Save The Males
I was sitting at a café when the guy next to me struck up a conversation
with me about the book I was reading. It turns out that we work in related
fields and have a mutual interest in energy conservation and other environmental
issues. To my surprise, less than an hour after we met, he called and
asked me out for a drink that evening. I felt really on the spot, because
I would like to be friends with the guy, but I have a boyfriend. I hadn’t
mentioned being involved when we talked earlier, and it seemed too awkward
to come out with it in response to his invitation. Not knowing what to
say, I blurted out a lame excuse for why I couldn’t make it. He
sounded hurt, and I felt terrible. How can I be honest about the fact
that I’m seeing someone -- without being clumsy?
Maybe you’re the Billy Crystal of the compost heap, and a few words from you on orange rind repurposing are enough to take the edge off enviro-boy’s fears that the national parks will be turned into national parking lots. Or maybe you do a gut-busting bit on sustainable agriculture, helping him forget his worries that the Arctic National Wildlife Refuge will become a giant gas station, and the Grand Canyon will be redeveloped into a mall. (Naturally, there’d be a food court serving Kentucky Fried Spotted Owl.)

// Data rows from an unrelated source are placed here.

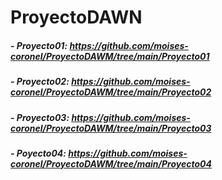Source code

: # ProyectoDAWN
 
##### - Proyecto01: https://github.com/moises-coronel/ProyectoDAWM/tree/main/Proyecto01

##### - Proyecto02: https://github.com/moises-coronel/ProyectoDAWM/tree/main/Proyecto02

##### - Proyecto03: https://github.com/moises-coronel/ProyectoDAWM/tree/main/Proyecto03

##### - Poyecto04: https://github.com/moises-coronel/ProyectoDAWM/tree/main/Proyecto04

Still, a guy generally doesn’t call you less than an hour after meeting you because he can’t make it through the day without more of your environmentally correct witticisms. In fact, if there’s a short list of what men want, it’s extremely short on lengthy, clothed monologues about solar panel installation issues. Sure, this particular guy might share your interest in preserving the planet and its species, but species preservation does begin at home, and chasing you naked around his home was most likely what he had in mind.
Don’t make the mistake of keeping mum about your romantic status until a guy invites you out to throw back the wheat grass-mopolitans. At that point, it’s about as subtle as unleashing a chorus line of strip miners to belt out, “SHE HAS A BOYFRIEND, SHE HAS A BOYFRIEND, CHA CHA CHA!” Like eco-conservation, ego conservation is a preemptive measure. It starts with assuming that any guy who says so much as “pass the flax seeds” is hoping to embark on some small-scale eco-tourism: a one-man journey under one woman’s 27 layers of zipper-free hemp. Unfortunately, assuming this out loud, in so many words, is rude and presumptuous, since there is some microbial possibility that he just wants to hear more of your fine words on the merits of wind farming.
Your best bet is engaging in a bit of verbal dumping -- crumpling up the occasional “us,” “we,” and “my boyfriend and I are training hamsters to power small household appliances” and casually flicking them into conversation. If a guy doesn’t take the hint from all the plural pronouns you’re littering around, it’s probably because he’s into the challenge of pursuing somebody who’s already spoken for. Ultimately, it’s his job to do the requisite investigative work before he retrofits the Learjet to run on used french fry oil and invites you out for a 17-course Tofurkey dinner.